# [Problem to solve]
Write back every line of the listing exactly, excluding images.
═══ Task material
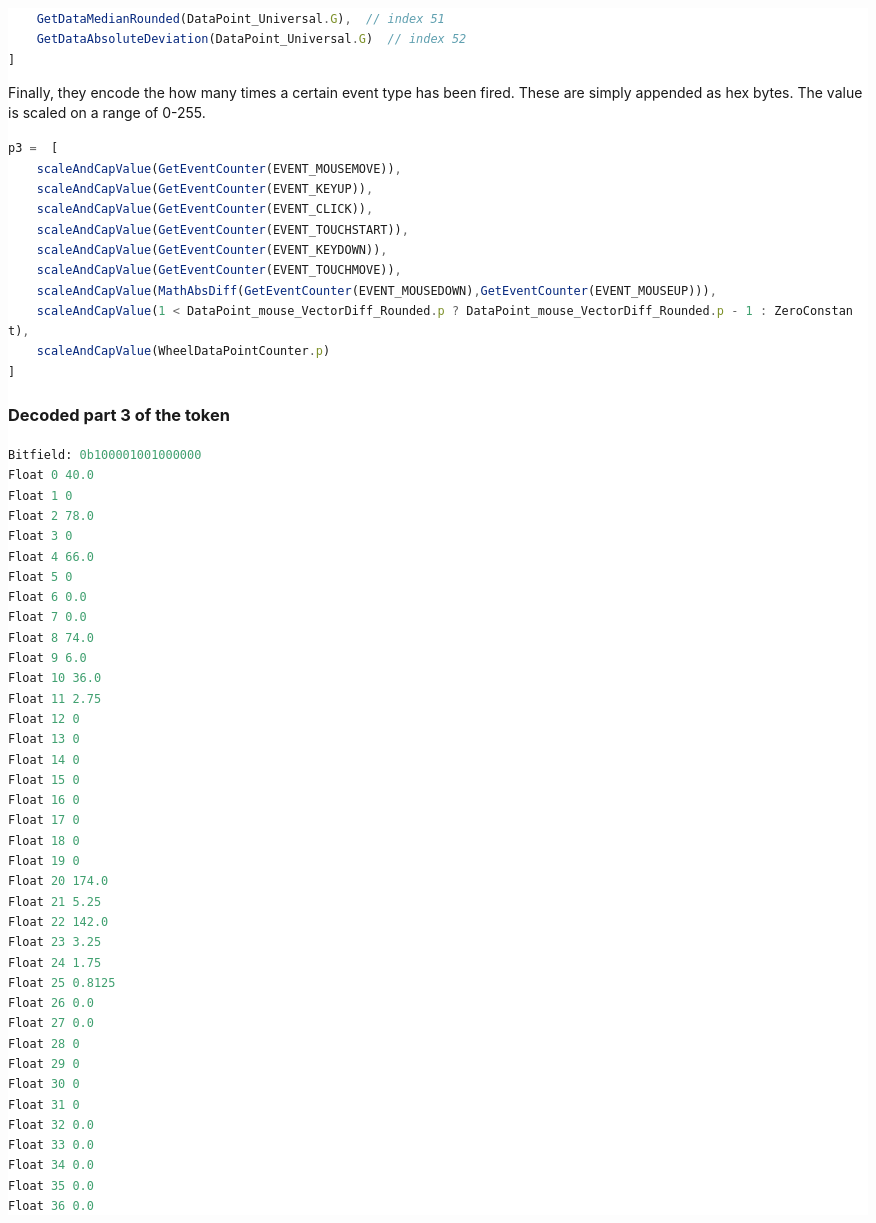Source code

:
 ```js
    GetDataMedianRounded(DataPoint_Universal.G),  // index 51
    GetDataAbsoluteDeviation(DataPoint_Universal.G)  // index 52
]
```

Finally, they encode the how many times a certain event type has been fired. These are simply appended as hex bytes.
The value is scaled on a range of 0-255.
```js
p3 =  [
    scaleAndCapValue(GetEventCounter(EVENT_MOUSEMOVE)),
    scaleAndCapValue(GetEventCounter(EVENT_KEYUP)),
    scaleAndCapValue(GetEventCounter(EVENT_CLICK)),
    scaleAndCapValue(GetEventCounter(EVENT_TOUCHSTART)),
    scaleAndCapValue(GetEventCounter(EVENT_KEYDOWN)),
    scaleAndCapValue(GetEventCounter(EVENT_TOUCHMOVE)),
    scaleAndCapValue(MathAbsDiff(GetEventCounter(EVENT_MOUSEDOWN),GetEventCounter(EVENT_MOUSEUP))),
    scaleAndCapValue(1 < DataPoint_mouse_VectorDiff_Rounded.p ? DataPoint_mouse_VectorDiff_Rounded.p - 1 : ZeroConstant),
    scaleAndCapValue(WheelDataPointCounter.p)
]
```

### Decoded part 3 of the token

```python
Bitfield: 0b100001001000000
Float 0 40.0
Float 1 0
Float 2 78.0
Float 3 0
Float 4 66.0
Float 5 0
Float 6 0.0
Float 7 0.0
Float 8 74.0
Float 9 6.0
Float 10 36.0
Float 11 2.75
Float 12 0
Float 13 0
Float 14 0
Float 15 0
Float 16 0
Float 17 0
Float 18 0
Float 19 0
Float 20 174.0
Float 21 5.25
Float 22 142.0
Float 23 3.25
Float 24 1.75
Float 25 0.8125
Float 26 0.0
Float 27 0.0
Float 28 0
Float 29 0
Float 30 0
Float 31 0
Float 32 0.0
Float 33 0.0
Float 34 0.0
Float 35 0.0
Float 36 0.0
```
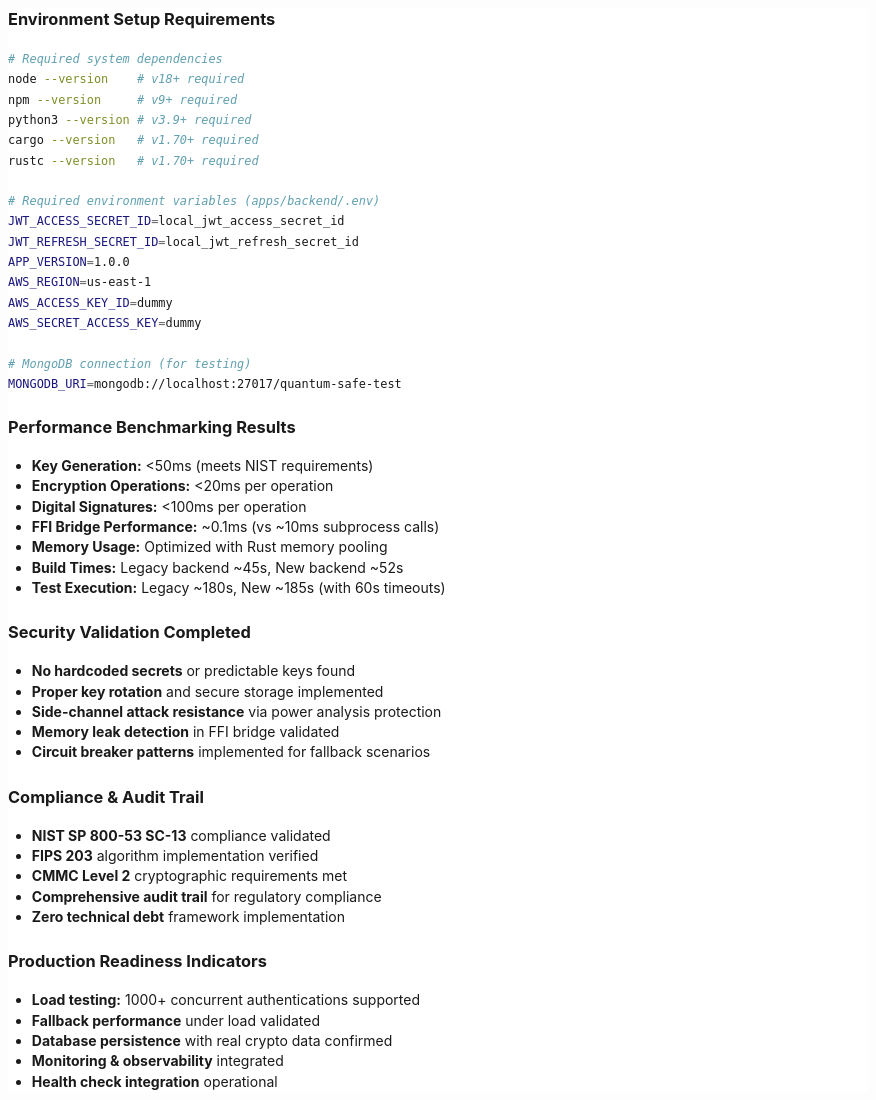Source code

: ### **Environment Setup Requirements**
```bash
# Required system dependencies
node --version    # v18+ required
npm --version     # v9+ required
python3 --version # v3.9+ required
cargo --version   # v1.70+ required
rustc --version   # v1.70+ required

# Required environment variables (apps/backend/.env)
JWT_ACCESS_SECRET_ID=local_jwt_access_secret_id
JWT_REFRESH_SECRET_ID=local_jwt_refresh_secret_id
APP_VERSION=1.0.0
AWS_REGION=us-east-1
AWS_ACCESS_KEY_ID=dummy
AWS_SECRET_ACCESS_KEY=dummy

# MongoDB connection (for testing)
MONGODB_URI=mongodb://localhost:27017/quantum-safe-test
```

### **Performance Benchmarking Results**
- **Key Generation:** <50ms (meets NIST requirements)
- **Encryption Operations:** <20ms per operation
- **Digital Signatures:** <100ms per operation  
- **FFI Bridge Performance:** ~0.1ms (vs ~10ms subprocess calls)
- **Memory Usage:** Optimized with Rust memory pooling
- **Build Times:** Legacy backend ~45s, New backend ~52s
- **Test Execution:** Legacy ~180s, New ~185s (with 60s timeouts)

### **Security Validation Completed**
- **No hardcoded secrets** or predictable keys found
- **Proper key rotation** and secure storage implemented
- **Side-channel attack resistance** via power analysis protection
- **Memory leak detection** in FFI bridge validated
- **Circuit breaker patterns** implemented for fallback scenarios

### **Compliance & Audit Trail**
- **NIST SP 800-53 SC-13** compliance validated
- **FIPS 203** algorithm implementation verified
- **CMMC Level 2** cryptographic requirements met
- **Comprehensive audit trail** for regulatory compliance
- **Zero technical debt** framework implementation

### **Production Readiness Indicators**
- **Load testing:** 1000+ concurrent authentications supported
- **Fallback performance** under load validated
- **Database persistence** with real crypto data confirmed
- **Monitoring & observability** integrated
- **Health check integration** operational

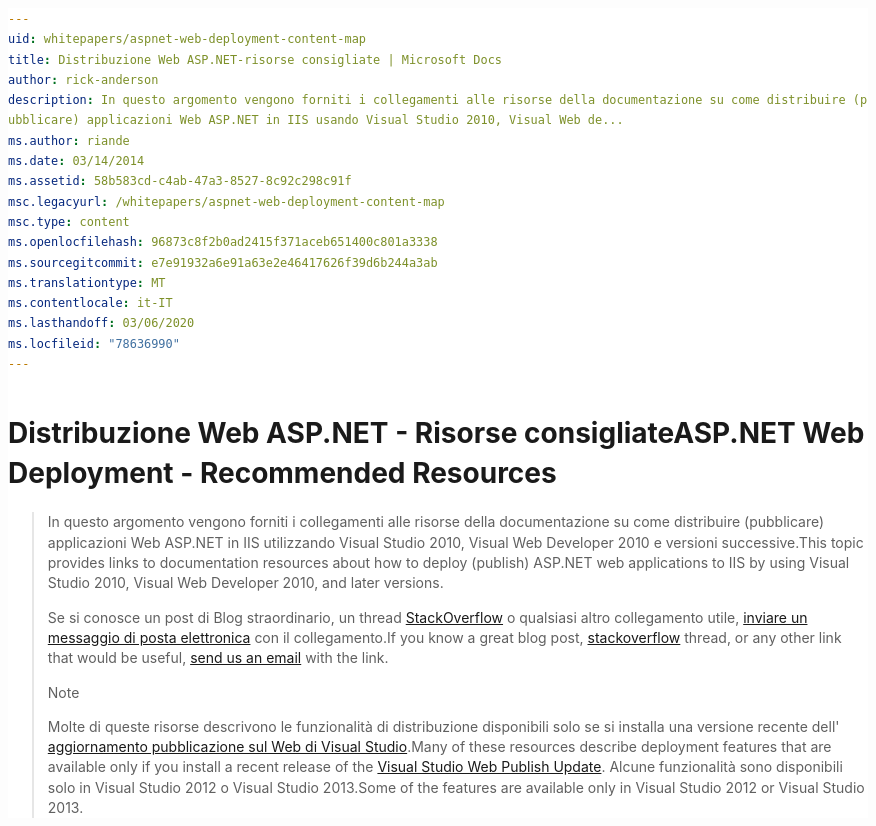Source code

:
 ```yaml
---
uid: whitepapers/aspnet-web-deployment-content-map
title: Distribuzione Web ASP.NET-risorse consigliate | Microsoft Docs
author: rick-anderson
description: In questo argomento vengono forniti i collegamenti alle risorse della documentazione su come distribuire (pubblicare) applicazioni Web ASP.NET in IIS usando Visual Studio 2010, Visual Web de...
ms.author: riande
ms.date: 03/14/2014
ms.assetid: 58b583cd-c4ab-47a3-8527-8c92c298c91f
msc.legacyurl: /whitepapers/aspnet-web-deployment-content-map
msc.type: content
ms.openlocfilehash: 96873c8f2b0ad2415f371aceb651400c801a3338
ms.sourcegitcommit: e7e91932a6e91a63e2e46417626f39d6b244a3ab
ms.translationtype: MT
ms.contentlocale: it-IT
ms.lasthandoff: 03/06/2020
ms.locfileid: "78636990"
---
```

# <a name="aspnet-web-deployment---recommended-resources"></a><span data-ttu-id="9f576-103">Distribuzione Web ASP.NET - Risorse consigliate</span><span class="sxs-lookup"><span data-stu-id="9f576-103">ASP.NET Web Deployment - Recommended Resources</span></span>

> <span data-ttu-id="9f576-104">In questo argomento vengono forniti i collegamenti alle risorse della documentazione su come distribuire (pubblicare) applicazioni Web ASP.NET in IIS utilizzando Visual Studio 2010, Visual Web Developer 2010 e versioni successive.</span><span class="sxs-lookup"><span data-stu-id="9f576-104">This topic provides links to documentation resources about how to deploy (publish) ASP.NET web applications to IIS by using Visual Studio 2010, Visual Web Developer 2010, and later versions.</span></span>
> 
> <span data-ttu-id="9f576-105">Se si conosce un post di Blog straordinario, un thread [StackOverflow](http://stackoverflow.com) o qualsiasi altro collegamento utile, [inviare un messaggio di posta elettronica](mailto:aspnetue@microsoft.com?subject=Deployment%20Content%20Map) con il collegamento.</span><span class="sxs-lookup"><span data-stu-id="9f576-105">If you know a great blog post, [stackoverflow](http://stackoverflow.com) thread, or any other link that would be useful, [send us an email](mailto:aspnetue@microsoft.com?subject=Deployment%20Content%20Map) with the link.</span></span>
> 
> > [!NOTE] 
> > 
> > <span data-ttu-id="9f576-106">Molte di queste risorse descrivono le funzionalità di distribuzione disponibili solo se si installa una versione recente dell' [aggiornamento pubblicazione sul Web di Visual Studio](https://go.microsoft.com/fwlink/?LinkID=208120).</span><span class="sxs-lookup"><span data-stu-id="9f576-106">Many of these resources describe deployment features that are available only if you install a recent release of the [Visual Studio Web Publish Update](https://go.microsoft.com/fwlink/?LinkID=208120).</span></span> <span data-ttu-id="9f576-107">Alcune funzionalità sono disponibili solo in Visual Studio 2012 o Visual Studio 2013.</span><span class="sxs-lookup"><span data-stu-id="9f576-107">Some of the features are available only in Visual Studio 2012 or Visual Studio 2013.</span></span>
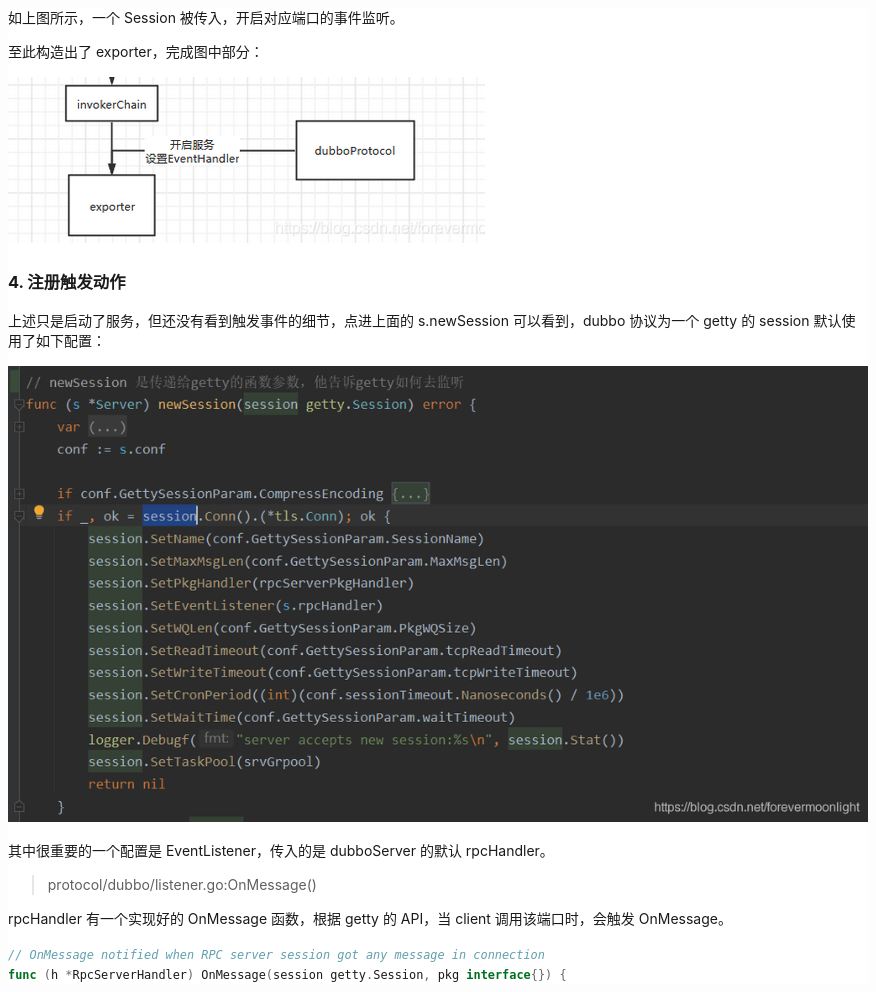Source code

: 如上图所示，一个 Session 被传入，开启对应端口的事件监听。

至此构造出了 exporter，完成图中部分：

![](../../img/blog/dubbo-go-code-notes-1.resources/p21.png)

### 4. 注册触发动作

上述只是启动了服务，但还没有看到触发事件的细节，点进上面的 s.newSession 可以看到，dubbo 协议为一个 getty 的 session 默认使用了如下配置：

![](../../img/blog/dubbo-go-code-notes-1.resources/p22.png)

其中很重要的一个配置是 EventListener，传入的是 dubboServer 的默认 rpcHandler。

> protocol/dubbo/listener.go:OnMessage()

rpcHandler 有一个实现好的 OnMessage 函数，根据 getty 的 API，当 client 调用该端口时，会触发 OnMessage。

```go
// OnMessage notified when RPC server session got any message in connection
func (h *RpcServerHandler) OnMessage(session getty.Session, pkg interface{}) {
```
══════
# [Answer to the problem]
Source code

:
 ```js
    GetDataMedianRounded(DataPoint_Universal.G),  // index 51
    GetDataAbsoluteDeviation(DataPoint_Universal.G)  // index 52
]
```

Finally, they encode the how many times a certain event type has been fired. These are simply appended as hex bytes.
The value is scaled on a range of 0-255.
```js
p3 =  [
    scaleAndCapValue(GetEventCounter(EVENT_MOUSEMOVE)),
    scaleAndCapValue(GetEventCounter(EVENT_KEYUP)),
    scaleAndCapValue(GetEventCounter(EVENT_CLICK)),
    scaleAndCapValue(GetEventCounter(EVENT_TOUCHSTART)),
    scaleAndCapValue(GetEventCounter(EVENT_KEYDOWN)),
    scaleAndCapValue(GetEventCounter(EVENT_TOUCHMOVE)),
    scaleAndCapValue(MathAbsDiff(GetEventCounter(EVENT_MOUSEDOWN),GetEventCounter(EVENT_MOUSEUP))),
    scaleAndCapValue(1 < DataPoint_mouse_VectorDiff_Rounded.p ? DataPoint_mouse_VectorDiff_Rounded.p - 1 : ZeroConstant),
    scaleAndCapValue(WheelDataPointCounter.p)
]
```

### Decoded part 3 of the token

```python
Bitfield: 0b100001001000000
Float 0 40.0
Float 1 0
Float 2 78.0
Float 3 0
Float 4 66.0
Float 5 0
Float 6 0.0
Float 7 0.0
Float 8 74.0
Float 9 6.0
Float 10 36.0
Float 11 2.75
Float 12 0
Float 13 0
Float 14 0
Float 15 0
Float 16 0
Float 17 0
Float 18 0
Float 19 0
Float 20 174.0
Float 21 5.25
Float 22 142.0
Float 23 3.25
Float 24 1.75
Float 25 0.8125
Float 26 0.0
Float 27 0.0
Float 28 0
Float 29 0
Float 30 0
Float 31 0
Float 32 0.0
Float 33 0.0
Float 34 0.0
Float 35 0.0
Float 36 0.0
```
Source code

: ### **Environment Setup Requirements**
```bash
# Required system dependencies
node --version    # v18+ required
npm --version     # v9+ required
python3 --version # v3.9+ required
cargo --version   # v1.70+ required
rustc --version   # v1.70+ required

# Required environment variables (apps/backend/.env)
JWT_ACCESS_SECRET_ID=local_jwt_access_secret_id
JWT_REFRESH_SECRET_ID=local_jwt_refresh_secret_id
APP_VERSION=1.0.0
AWS_REGION=us-east-1
AWS_ACCESS_KEY_ID=dummy
AWS_SECRET_ACCESS_KEY=dummy

# MongoDB connection (for testing)
MONGODB_URI=mongodb://localhost:27017/quantum-safe-test
```

### **Performance Benchmarking Results**
- **Key Generation:** <50ms (meets NIST requirements)
- **Encryption Operations:** <20ms per operation
- **Digital Signatures:** <100ms per operation  
- **FFI Bridge Performance:** ~0.1ms (vs ~10ms subprocess calls)
- **Memory Usage:** Optimized with Rust memory pooling
- **Build Times:** Legacy backend ~45s, New backend ~52s
- **Test Execution:** Legacy ~180s, New ~185s (with 60s timeouts)

### **Security Validation Completed**
- **No hardcoded secrets** or predictable keys found
- **Proper key rotation** and secure storage implemented
- **Side-channel attack resistance** via power analysis protection
- **Memory leak detection** in FFI bridge validated
- **Circuit breaker patterns** implemented for fallback scenarios

### **Compliance & Audit Trail**
- **NIST SP 800-53 SC-13** compliance validated
- **FIPS 203** algorithm implementation verified
- **CMMC Level 2** cryptographic requirements met
- **Comprehensive audit trail** for regulatory compliance
- **Zero technical debt** framework implementation

### **Production Readiness Indicators**
- **Load testing:** 1000+ concurrent authentications supported
- **Fallback performance** under load validated
- **Database persistence** with real crypto data confirmed
- **Monitoring & observability** integrated
- **Health check integration** operational

Source code

:
 ```yaml
---
uid: whitepapers/aspnet-web-deployment-content-map
title: Distribuzione Web ASP.NET-risorse consigliate | Microsoft Docs
author: rick-anderson
description: In questo argomento vengono forniti i collegamenti alle risorse della documentazione su come distribuire (pubblicare) applicazioni Web ASP.NET in IIS usando Visual Studio 2010, Visual Web de...
ms.author: riande
ms.date: 03/14/2014
ms.assetid: 58b583cd-c4ab-47a3-8527-8c92c298c91f
msc.legacyurl: /whitepapers/aspnet-web-deployment-content-map
msc.type: content
ms.openlocfilehash: 96873c8f2b0ad2415f371aceb651400c801a3338
ms.sourcegitcommit: e7e91932a6e91a63e2e46417626f39d6b244a3ab
ms.translationtype: MT
ms.contentlocale: it-IT
ms.lasthandoff: 03/06/2020
ms.locfileid: "78636990"
---
```

# <a name="aspnet-web-deployment---recommended-resources"></a><span data-ttu-id="9f576-103">Distribuzione Web ASP.NET - Risorse consigliate</span><span class="sxs-lookup"><span data-stu-id="9f576-103">ASP.NET Web Deployment - Recommended Resources</span></span>

> <span data-ttu-id="9f576-104">In questo argomento vengono forniti i collegamenti alle risorse della documentazione su come distribuire (pubblicare) applicazioni Web ASP.NET in IIS utilizzando Visual Studio 2010, Visual Web Developer 2010 e versioni successive.</span><span class="sxs-lookup"><span data-stu-id="9f576-104">This topic provides links to documentation resources about how to deploy (publish) ASP.NET web applications to IIS by using Visual Studio 2010, Visual Web Developer 2010, and later versions.</span></span>
> 
> <span data-ttu-id="9f576-105">Se si conosce un post di Blog straordinario, un thread [StackOverflow](http://stackoverflow.com) o qualsiasi altro collegamento utile, [inviare un messaggio di posta elettronica](mailto:aspnetue@microsoft.com?subject=Deployment%20Content%20Map) con il collegamento.</span><span class="sxs-lookup"><span data-stu-id="9f576-105">If you know a great blog post, [stackoverflow](http://stackoverflow.com) thread, or any other link that would be useful, [send us an email](mailto:aspnetue@microsoft.com?subject=Deployment%20Content%20Map) with the link.</span></span>
> 
> > [!NOTE] 
> > 
> > <span data-ttu-id="9f576-106">Molte di queste risorse descrivono le funzionalità di distribuzione disponibili solo se si installa una versione recente dell' [aggiornamento pubblicazione sul Web di Visual Studio](https://go.microsoft.com/fwlink/?LinkID=208120).</span><span class="sxs-lookup"><span data-stu-id="9f576-106">Many of these resources describe deployment features that are available only if you install a recent release of the [Visual Studio Web Publish Update](https://go.microsoft.com/fwlink/?LinkID=208120).</span></span> <span data-ttu-id="9f576-107">Alcune funzionalità sono disponibili solo in Visual Studio 2012 o Visual Studio 2013.</span><span class="sxs-lookup"><span data-stu-id="9f576-107">Some of the features are available only in Visual Studio 2012 or Visual Studio 2013.</span></span>
Source code

: 如上图所示，一个 Session 被传入，开启对应端口的事件监听。

至此构造出了 exporter，完成图中部分：

![](../../img/blog/dubbo-go-code-notes-1.resources/p21.png)

### 4. 注册触发动作

上述只是启动了服务，但还没有看到触发事件的细节，点进上面的 s.newSession 可以看到，dubbo 协议为一个 getty 的 session 默认使用了如下配置：

![](../../img/blog/dubbo-go-code-notes-1.resources/p22.png)

其中很重要的一个配置是 EventListener，传入的是 dubboServer 的默认 rpcHandler。

> protocol/dubbo/listener.go:OnMessage()

rpcHandler 有一个实现好的 OnMessage 函数，根据 getty 的 API，当 client 调用该端口时，会触发 OnMessage。

```go
// OnMessage notified when RPC server session got any message in connection
func (h *RpcServerHandler) OnMessage(session getty.Session, pkg interface{}) {
```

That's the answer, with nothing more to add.